_EXERCISE DETAILS_. From the material below, copy each line that holds the word "picture".
[[ EXTRACTED MATERIAL open ]]
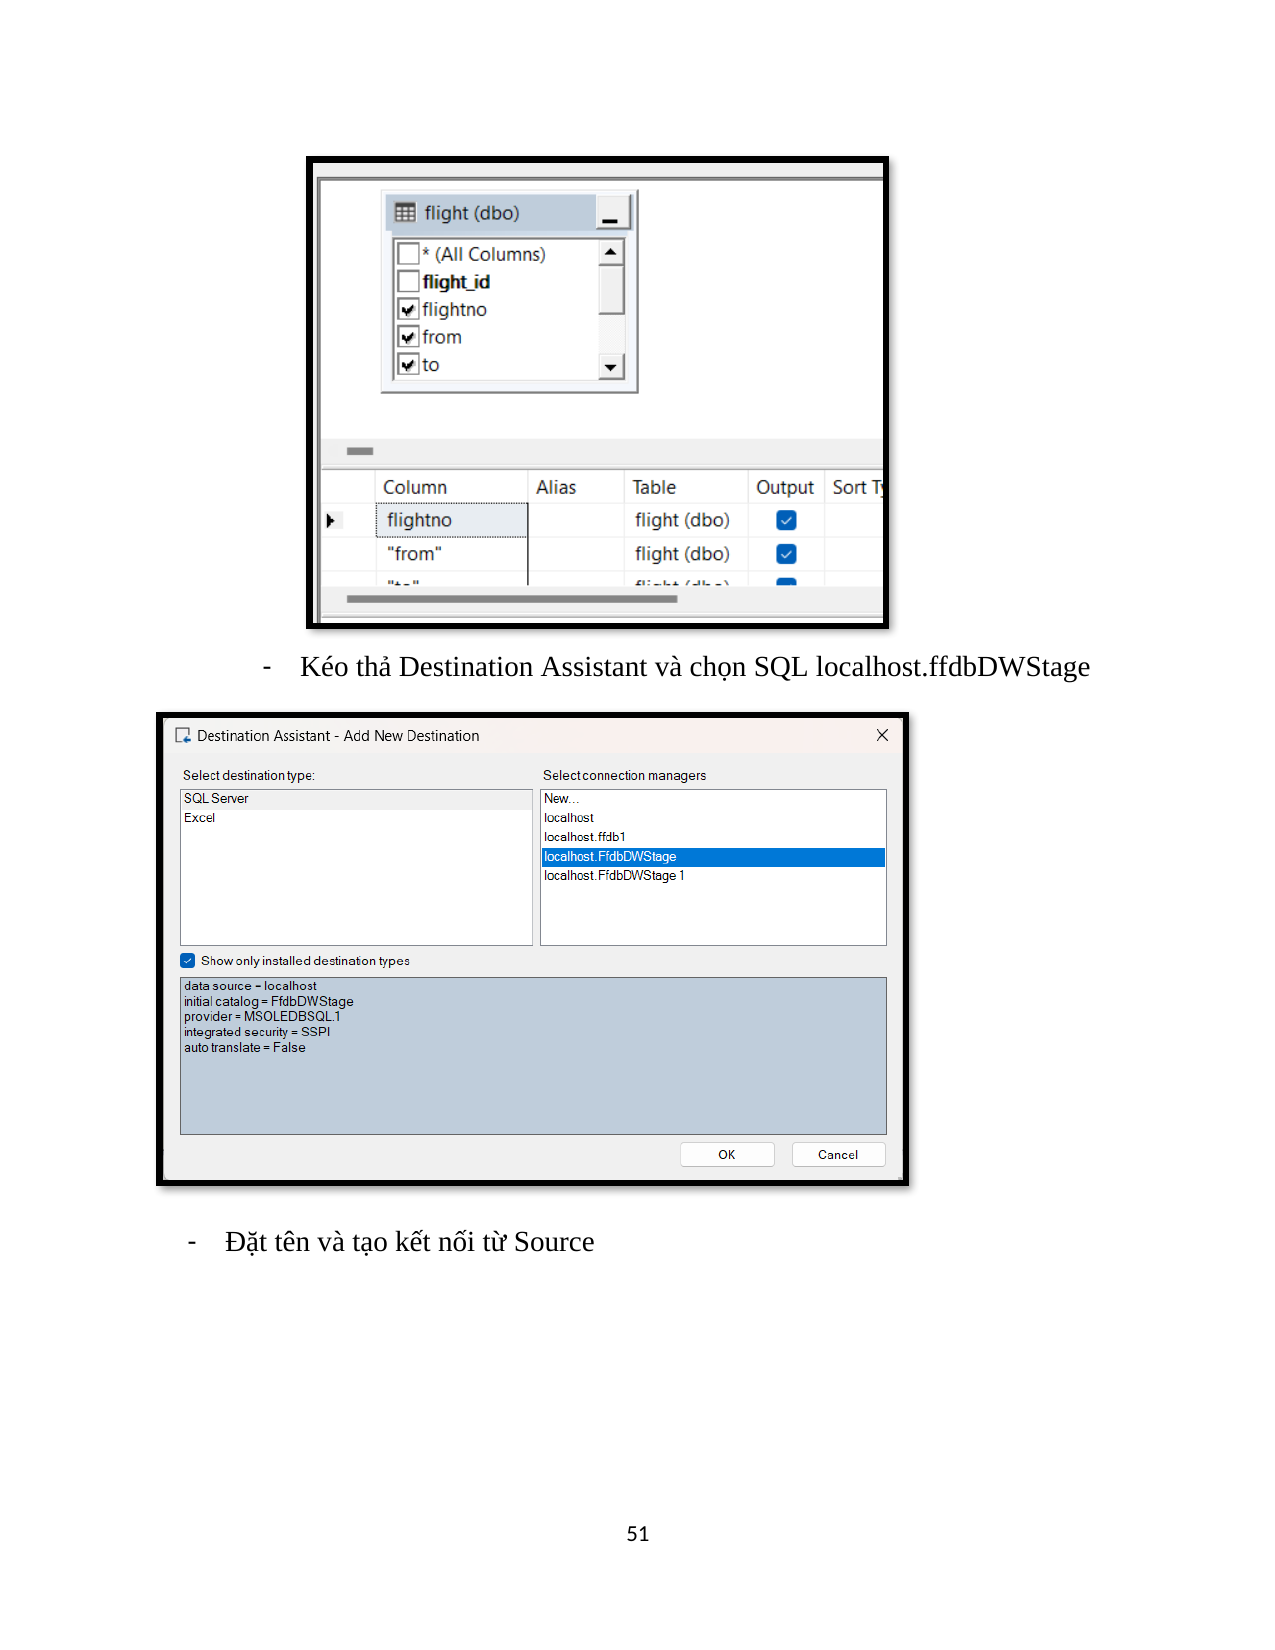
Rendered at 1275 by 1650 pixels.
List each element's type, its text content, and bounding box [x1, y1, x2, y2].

picture [313, 163, 883, 623]
list Kéo thả Destination Assistant và chọn SQL localhost.ffdbDWStage [262, 648, 1125, 684]
picture [163, 718, 903, 1180]
list Đặt tên và tạo kết nối từ Source [187, 1223, 1125, 1259]
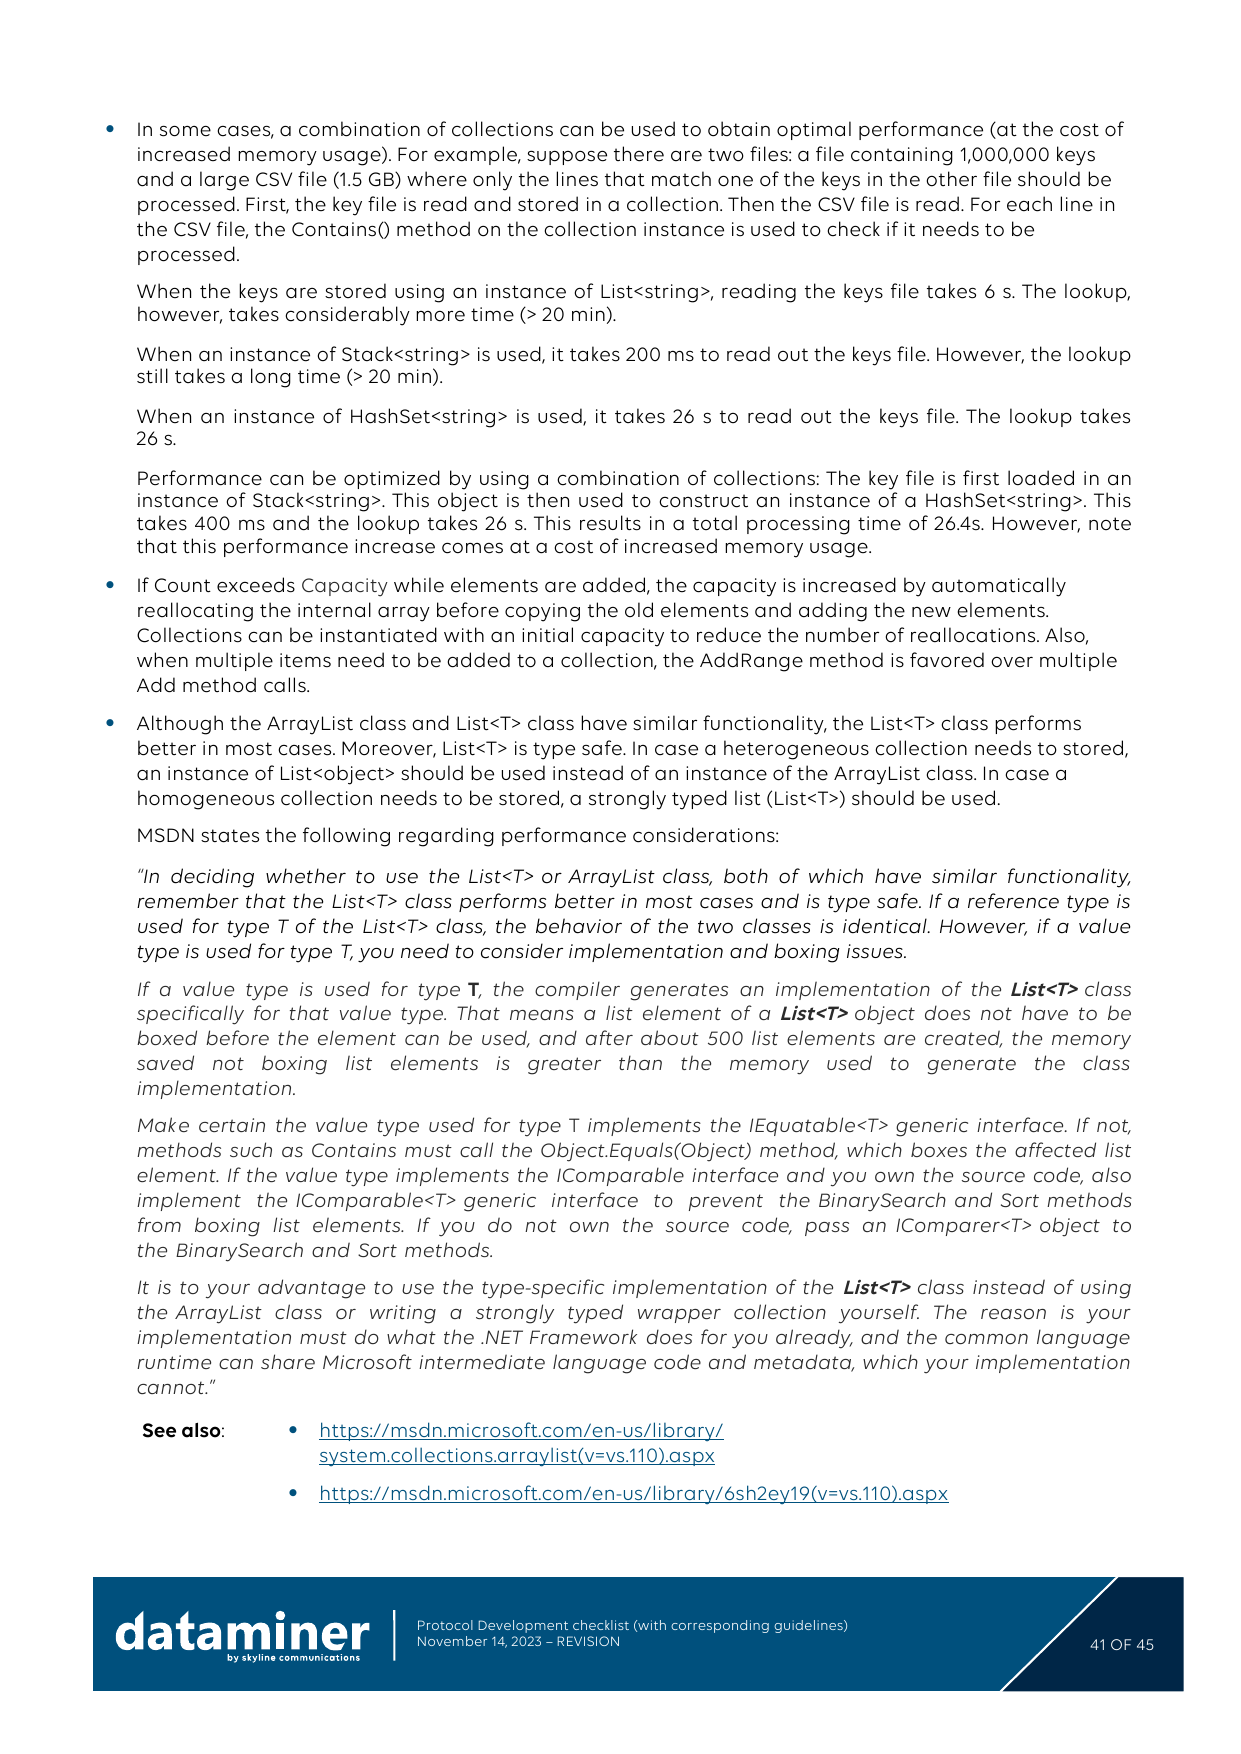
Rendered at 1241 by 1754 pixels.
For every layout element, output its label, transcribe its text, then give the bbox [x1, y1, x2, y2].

table_header https://msdn.microsoft.com/en-us/library/system.collections.arraylist(v=vs.110).aspx https://msdn.microsoft.com/en-us/library/6sh2ey19(v=vs.110).aspx [284, 1413, 1125, 1526]
list Performance can be optimized by using a combination of collections: The key file is first loaded in an instance of Stack<string>. This object is then used to construct an instance of a HashSet<string>. This takes 400 ms and the lookup takes 26 s. This results in a total processing time of 26.4s. However, note that this performance increase comes at a cost of increased memory usage. [136, 467, 1134, 557]
list Although the ArrayList class and List<T> class have similar functionality, the List<T> class performs better in most cases. Moreover, List<T> is type safe. In case a heterogeneous collection needs to stored, an instance of List<object> should be used instead of an instance of the ArrayList class. In case a homogeneous collection needs to be stored, a strongly typed list (List<T>) should be used. [106, 711, 1134, 809]
list When the keys are stored using an instance of List<string>, reading the keys file takes 6 s. The lookup, however, takes considerably more time (> 20 min). [136, 280, 1134, 326]
text It is to your advantage to use the type-specific implementation of the List<T> class instead of using the ArrayList class or writing a strongly typed wrapper collection yourself. The reason is your implementation must do what the .NET Framework does for you already, and the common language runtime can share Microsoft intermediate language code and metadata, which your implementation cannot.” [136, 1276, 1134, 1398]
table_header See also: [136, 1413, 283, 1526]
text Make certain the value type used for type T implements the IEquatable<T> generic interface. If not, methods such as Contains must call the Object.Equals(Object) method, which boxes the affected list element. If the value type implements the IComparable interface and you own the source code, also implement the IComparable<T> generic interface to prevent the BinarySearch and Sort methods from boxing list elements. If you do not own the source code, pass an IComparer<T> object to the BinarySearch and Sort methods. [136, 1114, 1134, 1262]
text MSDN states the following regarding performance considerations: [136, 824, 1134, 846]
list When an instance of HashSet<string> is used, it takes 26 s to read out the keys file. The lookup takes 26 s. [136, 404, 1134, 450]
list If Count exceeds Capacity while elements are added, the capacity is increased by automatically reallocating the internal array before copying the old elements and adding the new elements. Collections can be instantiated with an initial capacity to reduce the number of reallocations. Also, when multiple items need to be added to a collection, the AddRange method is favored over multiple Add method calls. [106, 574, 1134, 697]
text If a value type is used for type T, the compiler generates an implementation of the List<T> class specifically for that value type. That means a list element of a List<T> object does not have to be boxed before the element can be used, and after about 500 list elements are created, the memory saved not boxing list elements is greater than the memory used to generate the class implementation. [136, 977, 1134, 1100]
list In some cases, a combination of collections can be used to obtain optimal performance (at the cost of increased memory usage). For example, suppose there are two files: a file containing 1,000,000 keys and a large CSV file (1.5 GB) where only the lines that match one of the keys in the other file should be processed. First, the key file is read and stored in a collection. Then the CSV file is read. For each line in the CSV file, the Contains() method on the collection instance is used to check if it needs to be processed. [106, 118, 1134, 266]
text “In deciding whether to use the List<T> or ArrayList class, both of which have similar functionality, remember that the List<T> class performs better in most cases and is type safe. If a reference type is used for type T of the List<T> class, the behavior of the two classes is identical. However, if a value type is used for type T, you need to consider implementation and boxing issues. [136, 865, 1134, 963]
list When an instance of Stack<string> is used, it takes 200 ms to read out the keys file. However, the lookup still takes a long time (> 20 min). [136, 342, 1134, 388]
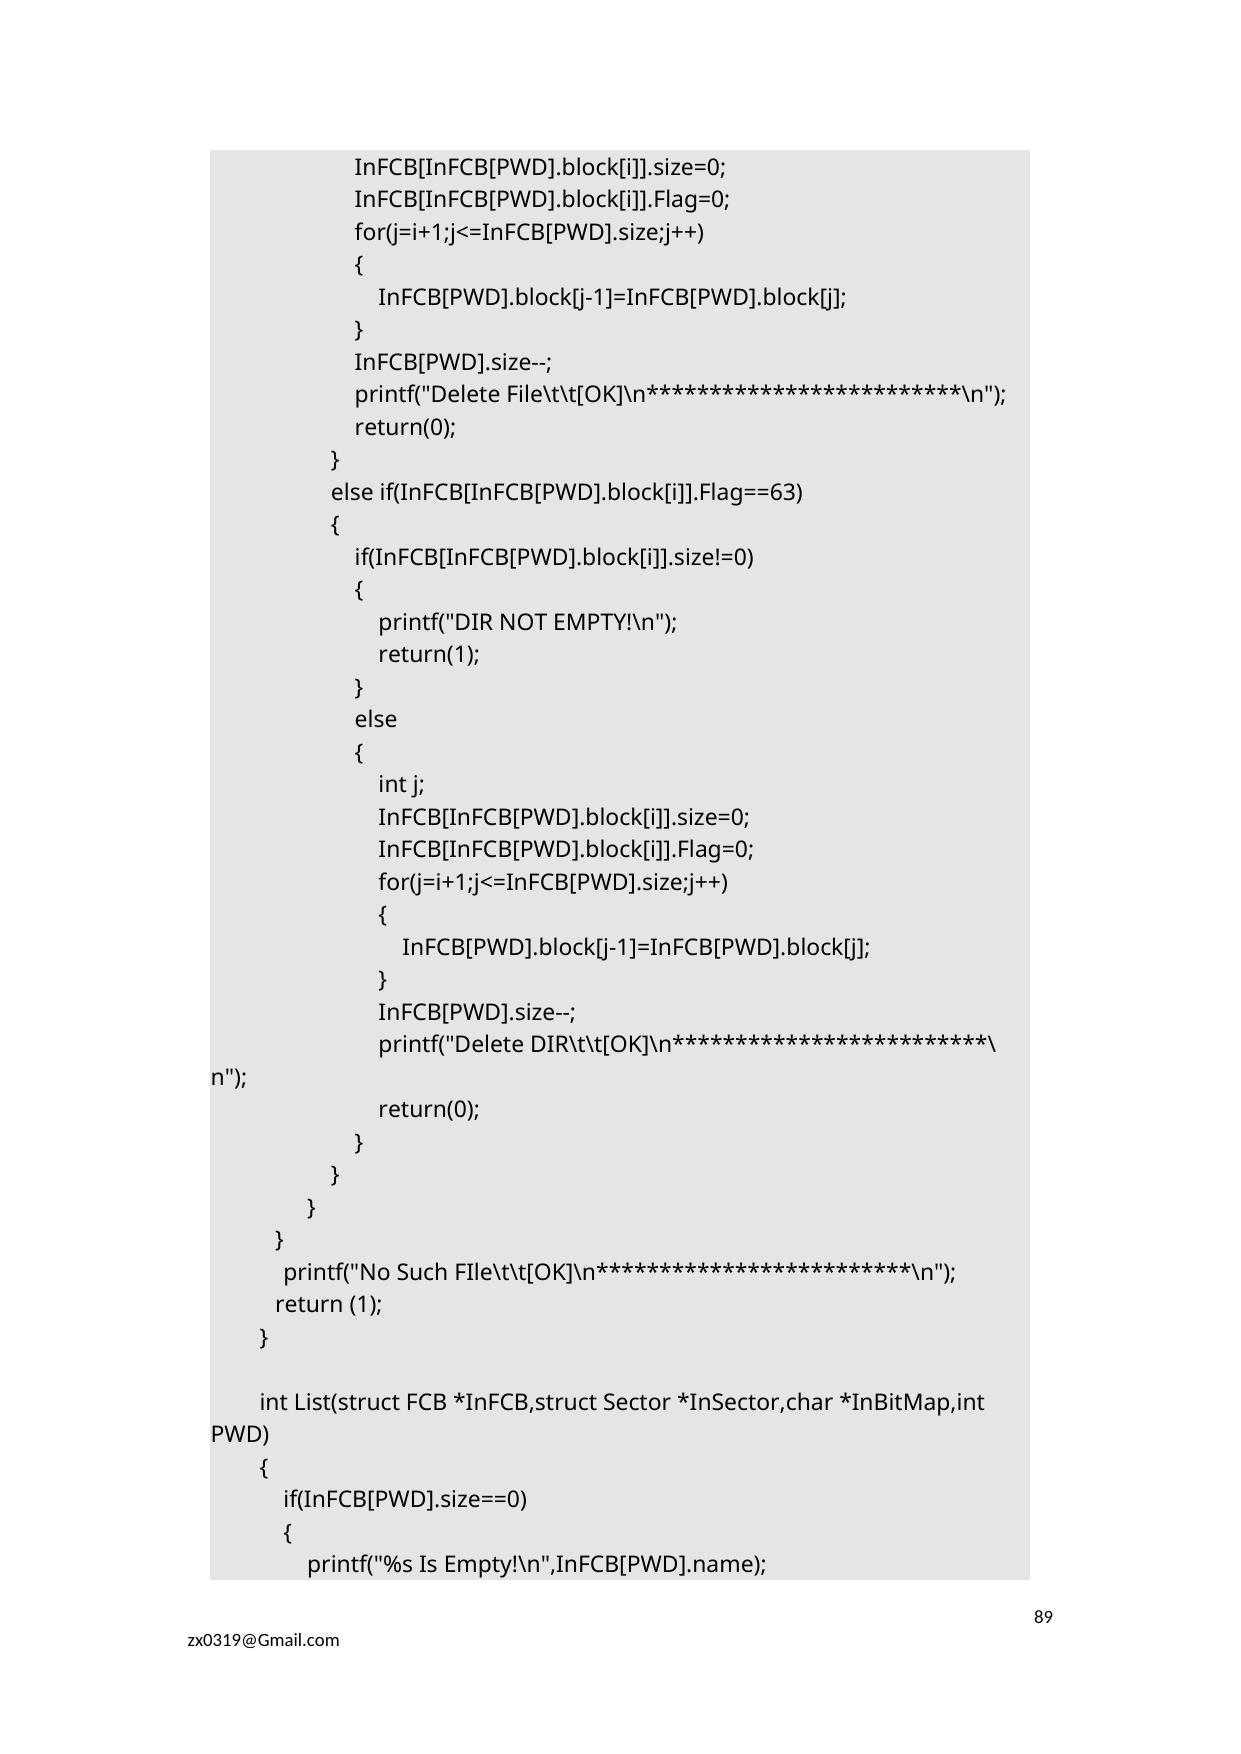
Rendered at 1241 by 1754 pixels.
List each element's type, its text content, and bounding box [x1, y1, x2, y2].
[[ EXTRACTED MATERIAL closed ]]
_ANSWER SPACE_.
picture [313, 163, 883, 623]
picture [163, 718, 903, 1180]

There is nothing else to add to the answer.